Thursday, 11th August 2016 09:33 - by Eric Chalker
There will be more than one answer to this question, but it becomes particularly pertinent when the investment begins to look like a mistake. Some shares are bought on momentum and if that continues, fine. Some are bought for dividend income and if that continues, fine. But some are bought because of expectations about the business itself and if those expectations are not met, even though the business still seems sound, the fault may lie with its directors.
When this happens, I have found it helpful to attend the next AGM and observe the directors. It surprises me that few private investors do this, particularly with smaller companies. By questioning and, if necessary, challenging the directors face to face – as every shareholder and proxy holder has the right to do – information may be elicited that is not apparent from the annual report, thus enabling a better judgement to be made about holding, selling, or adding shares.
What is the business strategy?
This is especially true in respect of the directors’ strategy for the business. We can thank Vince Cable for the Companies Act regulation of 2013 which requires most fully listed companies to state what this is, but some directors are evidently struggling to understand what the words ‘strategy’ and ‘strategic’ mean, which ought to be a cause of worry for any current or would-be investor in those companies. A strategy as defined by the OED is “a long term plan to achieve a specific purpose” so whatever else a strategic report does it ought to spell out the directors’ strategy. Companies without a strategy are unlikely to do much for their investors.
AIM companies are not covered by the regulation, but that is no excuse for failing to state what the strategy is. AIM companies are generally expected to have the greatest growth potential, but that potential needs to be actively exploited, with clearly stated objectives. Profitable growth of a business may depend less on the business model than on the directors having clear aims for the business and a sound plan to achieve them. Simply labelling sections of the annual report as the ‘strategic report’, as even many AIM companies now do, does not mean that a strategy is clear or even that one exists.

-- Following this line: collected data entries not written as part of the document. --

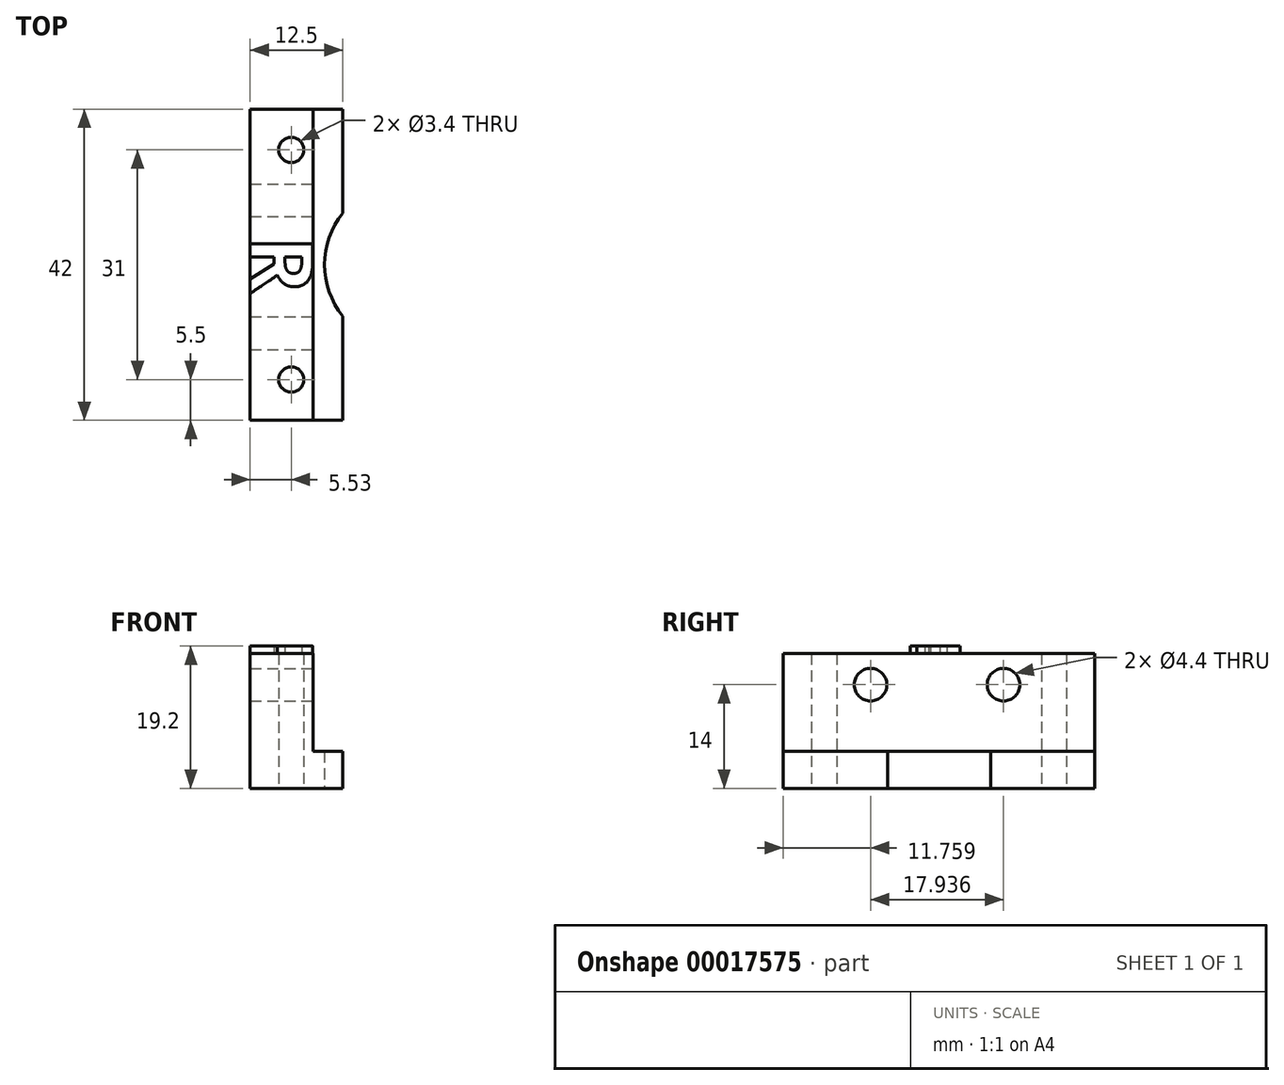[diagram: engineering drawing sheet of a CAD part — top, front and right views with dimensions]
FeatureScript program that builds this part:
annotation { "Feature Type Name" : "Feature", "Feature Type Description" : "" }
export const myFeature = defineFeature(function(context is Context, id is Id, definition is map)
    precondition{}
    {
        {
            var Q0;
            Q0=qCreatedBy(makeId("Front.planeOp"),FACE);
            var sketch = newSketch(context, id + "F0", { "sketchPlane" : qUnion([Q0])});
            skLineSegment(sketch, "E0", {"start": v(8.5, 18.2) * mm, "end": v(8.5, 5) * mm});
            skLineSegment(sketch, "E1", {"start": v(8.5, 5) * mm, "end": v(12.5, 5) * mm});
            skLineSegment(sketch, "E2", {"start": v(12.5, 5) * mm, "end": v(12.5, 0) * mm});
            skLineSegment(sketch, "E3", {"start": v(12.5, 0) * mm, "end": v(0, 0) * mm});
            skLineSegment(sketch, "E4", {"start": v(0, 0) * mm, "end": v(0, 18.2) * mm});
            skLineSegment(sketch, "E5", {"start": v(0, 18.2) * mm, "end": v(8.5, 18.2) * mm});
            skSolve(sketch);
        }
        {
            var Q0;
            Q0=qSketchRegion(id+"F0",true);
            extrude(context, id + "F1", {"entities" : qUnion([Q0]), "oppositeDirection" : true, "depth" : 42 * mm});
        }
        {
            var Q0;
            Q0=makeQuery(id+"F1.opExtrude","SWEPT_FACE",FACE,{"disambiguationData":[OSD([sQuery(id+"F0.wireOp",EDGE,"E3")])]});
            var sketch = newSketch(context, id + "F2", { "sketchPlane" : qUnion([Q0])});
            skCircle(sketch, "E6", {"center": v(5.53, -5.5) * mm, "radius": 1.7 * mm});
            skCircle(sketch, "E7", {"center": v(5.53, -36.5) * mm, "radius": 1.7 * mm});
            skCircle(sketch, "E8", {"center": v(21.03, -21) * mm, "radius": 11 * mm});
            skLineSegment(sketch, "E9", {"start": v(0, -21) * mm, "end": v(12.5, -21) * mm, "construction": true});
            skSolve(sketch);
        }
        {
            var Q0;
            Q0=qSketchRegion(id+"F2",true);
            extrude(context, id + "F3", {"entities" : qUnion([Q0]), "operationType" : NewBodyOperationType.REMOVE, "endBound" : BoundingType.THROUGH_ALL, "oppositeDirection" : true, "depth" : 25 * mm});
        }
        {
            var Q0;
            Q0=makeQuery(id+"F1.opExtrude","SWEPT_FACE",FACE,{"disambiguationData":[OSD([sQuery(id+"F0.wireOp",EDGE,"E0")])]});
            var sketch = newSketch(context, id + "F4", { "sketchPlane" : qUnion([Q0])});
            skCircle(sketch, "E10", {"center": v(11.76, 14) * mm, "radius": 2.2 * mm});
            skCircle(sketch, "E11", {"center": v(29.7, 14) * mm, "radius": 2.2 * mm});
            skPoint(sketch, "E12", {"position": v(7.56, 18.2) * mm});
            skPoint(sketch, "E13", {"position": v(33.9, 18.2) * mm});
            skLineSegment(sketch, "E14", {"start": v(7.56, 18.2) * mm, "end": v(7.56, 10.72) * mm, "construction": true});
            skLineSegment(sketch, "E15", {"start": v(33.9, 18.2) * mm, "end": v(33.9, 12.44) * mm, "construction": true});
            skSolve(sketch);
        }
        {
            var Q0;
            Q0=qSketchRegion(id+"F4",true);
            extrude(context, id + "F5", {"entities" : qUnion([Q0]), "operationType" : NewBodyOperationType.REMOVE, "oppositeDirection" : true, "depth" : 25 * mm});
        }
        {
            var Q0;
            Q0=makeQuery(id+"F1.opExtrude","SWEPT_FACE",FACE,{"disambiguationData":[OSD([sQuery(id+"F0.wireOp",EDGE,"E5")])]});
            var sketch = newSketch(context, id + "F6", { "sketchPlane" : qUnion([Q0])});
            skText(sketch, "E16", { "text": "R", "fontName": "OpenSans-Bold.ttf"});
            const initialGuessF6  = {"E16": [0, 0.0249, 0, -1, 0.0085]};
            skSetInitialGuess(sketch, initialGuessF6);
            skSolve(sketch);
        }
        {
            var Q0;
            Q0=qSketchRegion(id+"F6",true);
            extrude(context, id + "F7", {"entities" : qUnion([Q0]), "operationType" : NewBodyOperationType.ADD, "depth" : 1 * mm});
        }
    });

Are the directors up to the task?
Part of the problem with AIM companies is that they are all too easy to float, which may happen with directors (recruited by the NOMAD to facilitate the float) whose experience may simply be inadequate. This may not be apparent from reading the annual report, but it can quickly become evident by exercising one’s rights at an AGM. Even nominee account users can exercise these rights (by law for ISA users – see my earlier blog on this subject), no nominee has good reason to withhold a proxy appointment and proxies have the same rights at AGMs as shareholders.
Returning to the question that is the title of this article, when a share does not perform as expected you may well feel inclined to dump it without further ado. But if you bought it because you thought it was a good company and not simply because you expected to make a quick profit, then it may pay you to attend the next AGM and form your own opinion of those into whose hands you have entrusted your money, namely the directors. Before you do, check the composition of the board (executives versus non-executives), how long the NEDs have been there and what their expertise is: this should all be evident from the latest annual report, but sometimes it isn’t and that itself is a cause for concern.

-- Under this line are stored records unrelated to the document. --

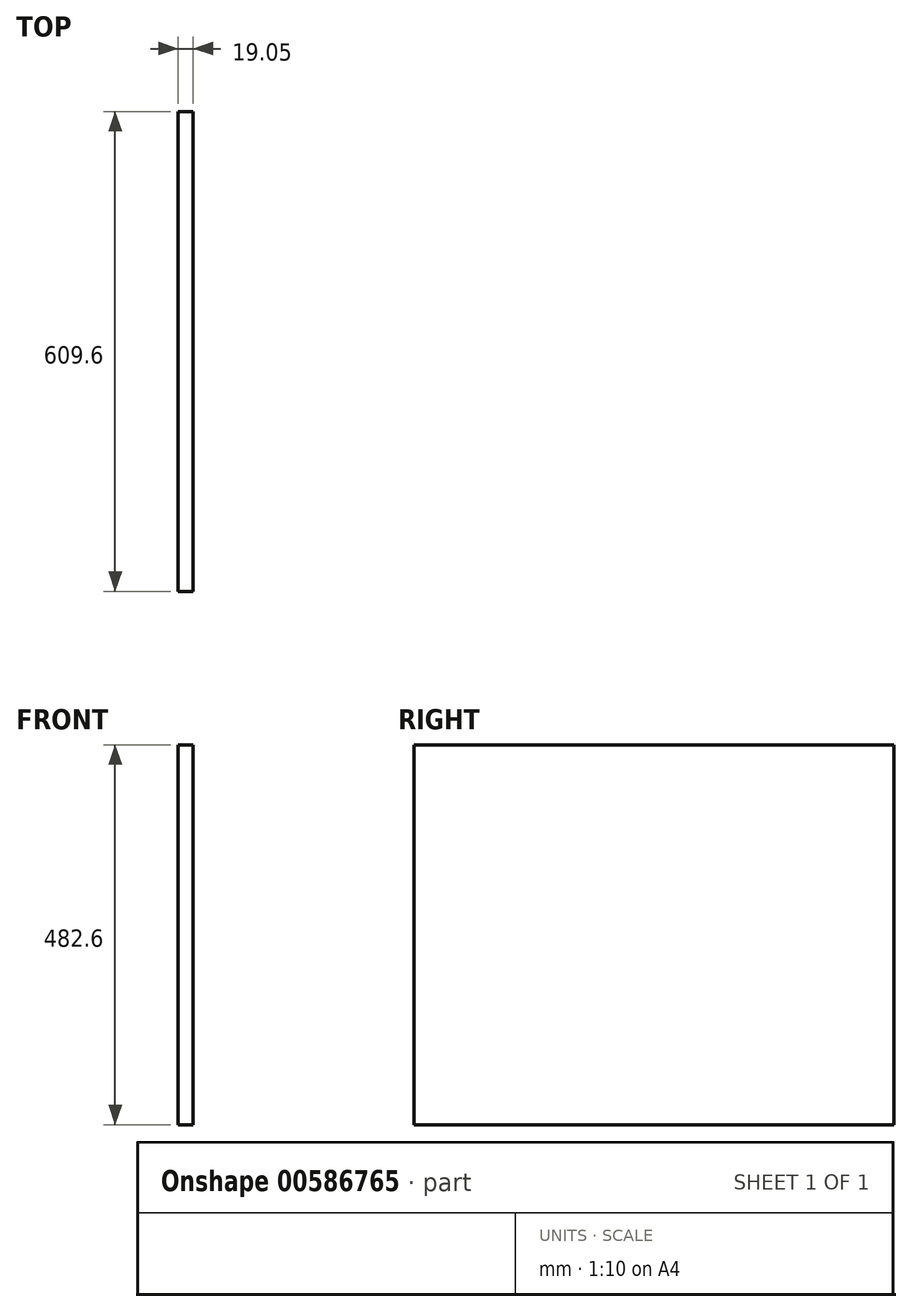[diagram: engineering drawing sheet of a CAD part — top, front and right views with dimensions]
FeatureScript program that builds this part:
annotation { "Feature Type Name" : "Feature", "Feature Type Description" : "" }
export const myFeature = defineFeature(function(context is Context, id is Id, definition is map)
    precondition{}
    {
        {
            var Q0;
            Q0=qCreatedBy(makeId("Right.planeOp"),FACE);
            var sketch = newSketch(context, id + "F0", { "sketchPlane" : qUnion([Q0])});
            skLineSegment(sketch, "E0.bottom", {"start": v(-296.65, 244.65) * mm, "end": v(312.95, 244.65) * mm});
            skLineSegment(sketch, "E0.top", {"start": v(-296.65, -237.95) * mm, "end": v(312.95, -237.95) * mm});
            skLineSegment(sketch, "E0.left", {"start": v(-296.65, 244.65) * mm, "end": v(-296.65, -237.95) * mm});
            skLineSegment(sketch, "E0.right", {"start": v(312.95, 244.65) * mm, "end": v(312.95, -237.95) * mm});
            skSolve(sketch);
        }
        {
            var Q0;
            Q0 = qSketchRegion(id + "F0", true);
            extrude(context, id + "F1", {"entities" : qUnion([Q0]), "depth" : 19.05 * mm, "offsetDistance" : 25.4 * mm});
        }
    });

If the strategy isn’t clear from the annual report, questioning the directors may produce information that reassures you that your investment in the company was sound and you may even want to add to it. On the other hand, it may become apparent that the directors are presiding over a company that is going nowhere because the board lacks the expertise to set a strategy and make it work, thus giving you a reason to get out.
Is the company actively selling its wares?
The most important requirement for a company that wishes to grow – and grow profitably – is that it should be market-orientated. There is a saying attributed to Ralph Waldo Emerson, that “Build a better mousetrap, and the world will beat a path to your door,” but he was a poet, so what did he know? No matter how wonderful a company’s products or services, if the world is unaware of them it will go elsewhere. Directors of businesses which seek investors’ money must, if they are not to waste that money, already know this and have the ability to ensure that the executive officers they appoint are driven by the need to market the company’s products and services energetically and profitably. In my experience, many do not, but this may only become apparent by what they say at the company’s main event, the AGM.
When you have uncertainties about a company’s strategy – what the directors aim to achieve and how they plan to get there – it is well worth while attending the AGM, exploring the facts with questions, ensuring that you get clear answers and satisfying yourself whether the directors, individually and collectively, are up to the task facing them.
Eric Chalker, UK Shareholders’ Association Policy Co-ordinator & Director, 2012-2016
The Writer's views are their own, not a representation of London South East's. No advice is inferred or given. If you require financial advice, please seek an Independent Financial Adviser.